El presidente mira de arriba abajo al cautivo.

—Pues, como le decía, nunca me cayó bien el perso­naje —continúa—. Nunca pude entender a un hombre que encerraba en una celda a su hijo desde que éste era un recién nacido y lo sometía al cautiverio y a la soledad durante tantos años, basándose en un horóscopo. Quizás yo sea muy ignorante...

—Cómo va a ser, señor presidente —dice el otro en tono servil.

—... pero no me cabe en la cabeza, no lo entiendo. Castigar de esa manera a un hijo y, luego de veinte o treinta años, hacerle creer que el tiempo transcurrido en la cárcel ha sido un sueño es una cabronada, ¿no le parece?

El cautivo no responde. Su sonrisa se le ha ido congelando en el rostro hasta adquirir el aspecto del bufón que pretende forzar la risa del público sin conseguir que su gesto sea natural.

—Ese rey era un canalla. Tenía el corazón y los ojos atrofiados, como la taltuza, y eso le impedía ver el mal que hacía. ¿Sabe lo que es una taltuza?

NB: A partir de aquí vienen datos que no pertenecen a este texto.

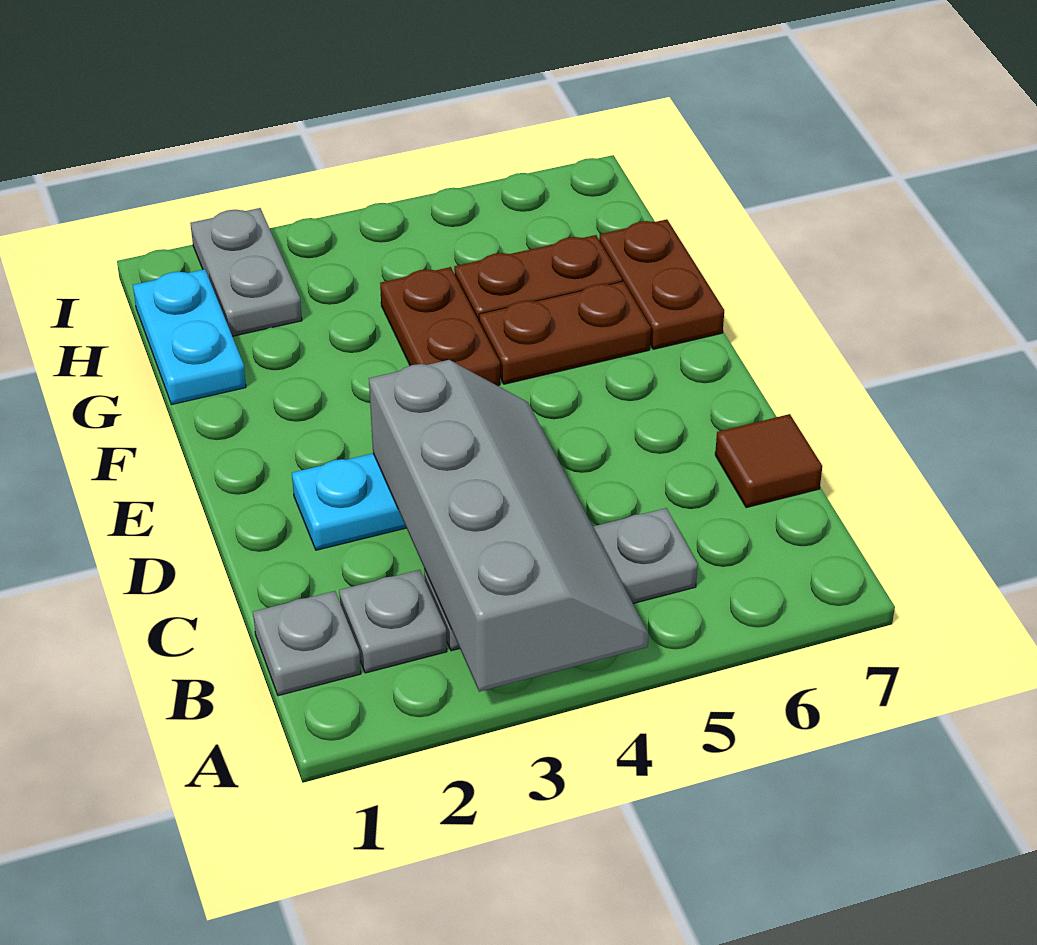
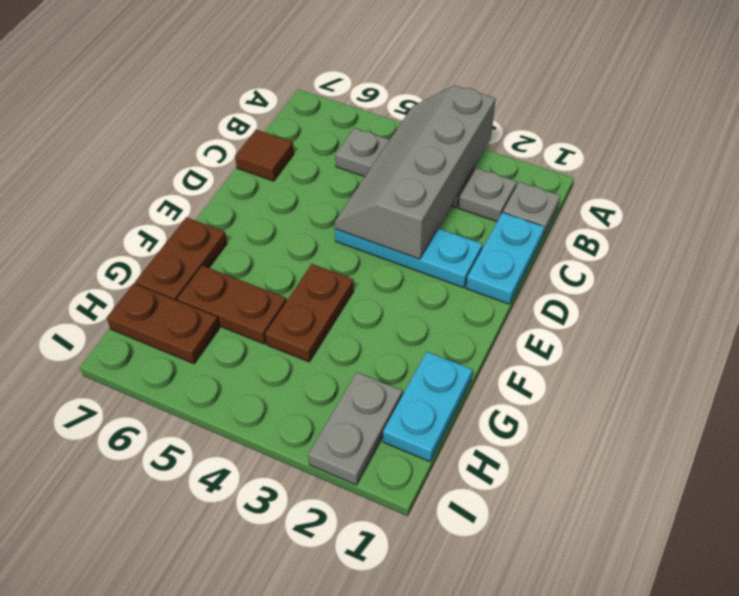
none -> cyan 1x2 plate [466,213,545,304]
brown 1x2 plate [479,281,651,384] -> brown 1x2 plate moved to [107,284,219,364]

El detenido cabecea con viveza.

—Y si fue capaz de hacer a su hijo semejante infamia, ¿qué no habría sido capaz de hacer a sus amigos?

Uno de los hombres del mandatario, a quien el uniforme le queda algo grande, se acerca y le susurra unas palabras al oído. El hombre parece nervioso y por sus ademanes da la impresión de querer recordarle al presidente alguna urgencia.

—¡Ahora me acordé! —dice, de pronto—. La obra se llamaba
La vida es sueño.
¿Ya ve? También hay presidentes cultos. No sólo van a ser palurdos y chafarotes sin ninguna educación.

El cautivo ha enmudecido y su rostro se ha transformado en una máscara acartonada y patética.

—Debí haber sido actor en lugar de presidente —agrega, en tono vanidoso—. Y a propósito, ¿sabe cómo se llamaba aquel rey canalla?

El presidente ha dado unos pasos adelante y se ha situado a la altura del preso. Acerca los labios al oído de éste y en un susurro de rabia contenida, dice:

—Basilio.

Le arroja luego los espejuelos a los pies, da media vuelta y abandona rápidamente el cuarto de guardia.

—¡Natareno! —vocifera—. ¡Me respondes con tu vida si este hombre llega a escapar!

Natareno responde un dócil sí, señor presidente, y le sigue, desconcertado. Hay cosas que no le cuadran. Además del asunto de las pistolas, el presidente anda siempre en la penumbra, se aparta de las candelas de sebo, como si fueran avispas, y su voz, después de escucharla un rato, parece que fuese impostada.

La última de estas irregularidades tiene que ver con la yegua, un animal de gran alzada, pero inquieto que, al nomás sentir la rienda y el peso del presidente, caracolea y se pone de patas ante Natareno. El sargento tiene entonces una revelación cercana a la que debió de experimentar San Pablo, pues la yegua no es una yegua, sino un caballo que, con las patas en alto pareciera orgulloso de mostrar sus atributos al sargento.